Dirty Hospitals put Canadians at Risk
The Canadian Press
March 10, 2012
The health of hospitalized Canadians and their visitors is being seriously put at risk by hospitals that have cut corners in cleaning budgets to save money, a Market place investigation has revealed.
The program took hidden cameras inside 11 hospitals in Ontario and British Columbia. What they found in many of them were surprisingly inadequate cleaning regimens – in short, dirty hospitals that could make you sick.
In many hospitals, Market place staffers applied a harmless gel to places that many people would touch – hand rails, door handles, light switches, elevator buttons.

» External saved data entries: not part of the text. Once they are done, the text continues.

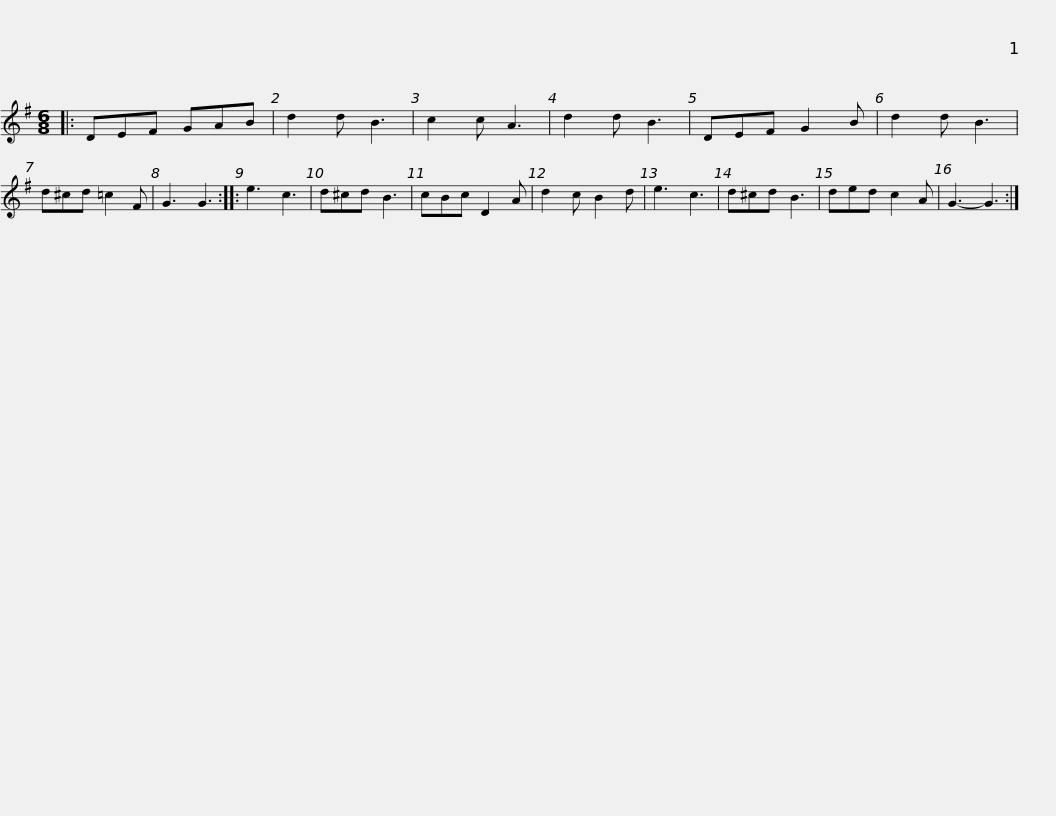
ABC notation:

X:1
L:1/8
M:6/8
I:linebreak $
K:G
V:1 treble
V:1
|: DEF GAB | d2 d B3 | c2 c A3 | d2 d B3 | DEF G2 B | %5
 d2 d B3 | d^cd =c2 F | G3 G3 :: e3 c3 |$ d^cd B3 | %10
 cBc D2 A | d2 c B2 d | e3 c3 | d^cd B3 | ded c2 A | %15
 G3- G3 :| %16
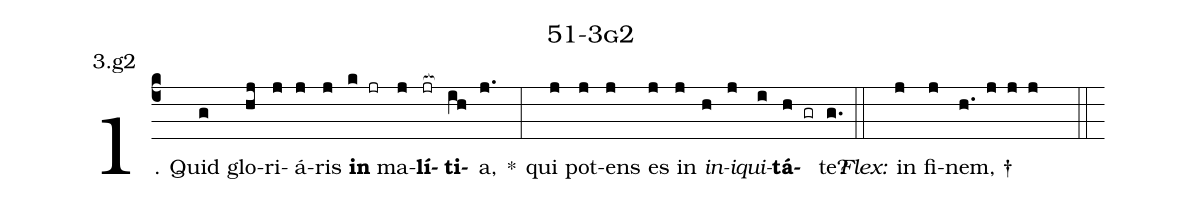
name: 51-3g2;
annotation: 3.g2;
%%
(c4)1. Quid(g) glo(hj)ri(j)á(j)ris(j) <b>in</b>(k jr) ma(j)<b>lí</b>(jr[ocb:1{])<b>ti</b>(ih[ocb:0}])a,(j.) *(:) qui(j) pot(j)ens(j) es(j) in(j) <i>in</i>(h)<i>i</i>(j)<i>qui</i>(i)<b>tá</b>(h gr)te?(g.) (::)
<i>Flex:</i>()  in(j) fi(j)nem, †(h. j j j  ::)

The gel glows when seen under an ultra-violet light. But most of the time – and this was true in every hospital where Marketplace carried out gel tests – the gel was still there more than 24 hours later, meaning the surfaces had not been cleaned at all.
The program talked to cleaners, supervisors, nurses, doctors, and hospital administrators to get a handle on what has become a major problem at Canadian health-care facilities – a shocking number of hospital-acquired infections.
About 250,000 Canadians come down with life-threatening infections while in hospitals every year. That’s the highest rate in the developed world. As many as 12,000 people a year die.
Gary Bell was admitted to Niagara General Hospital for treatment of pancreatitis in 2011. While there, he contracted C. difficile and never recovered. He was admitted to Niagara General Hospital for treatment of pancreatitis. The 63-year-old retired school teacher contracted C. difficile – a life-threatening superbug that is all too common in Canadian hospitals. It ended up playing a role in his death a few months later.
Denise Ball remembers the cleaning regimen in her husband's room was less than adequate, saying the cleaners would spend only 10 minutes on a room everyone knew was infected with C. difficile. She says a proper cleaning would have taken much longer.
Time and again, hospital insiders told Marketplace that cleaners were being asked to do more with less.
"We used to have one person to one wing of a hospital to clean," one cleaner said. "Now, we have three floors to clean."
A cleaning supervisor at one hospital told Marketplace host Erica Johnson that it's "common practice" for cleaners not to change the cleaning solution in the bucket when mopping up. "They just don't have the time," the supervisor said.
Sometimes there aren't enough cleaning supplies. A nurse, whose identity Marketplace protected, said she's seen a cleaner mopping common areas after having mopped the rooms of infected patients because she didn't have enough mops to change. "She's just cross-contaminated the whole area, so there's no area that was actually clean."
Sometimes, only one cleaner would be on staff in an entire hospital during night shifts. "That kind of day-night difference is very common, and it makes no sense," says Dr. Michael Gardam, an infectious disease expert at the University Health Network in Vancouver.
It's not like we haven't seen the devastating results of hospital-acquired illness. Newscasts and newspapers have been filled with stories of hospitals under quarantine because of C. difficile outbreaks. In the last decade, outbreaks have hit hospitals in most provinces. A huge outbreak in 2003 and 2004 led to as many as 2,000 deaths in Quebec.
There's something else that some observers think is helping to drive the pressure to skimp on cleaning. In Ontario and British Columbia, for example, hospitals are given bonuses for turning over beds quickly – hundreds of extra dollars each time a hospital gets a patient out of a room before a certain time.
"They just don't get it," says Denise Ball. "And maybe until one of their loved ones that went in healthy and … a few months later ... they're going to their grave. Maybe that's what will wake them up."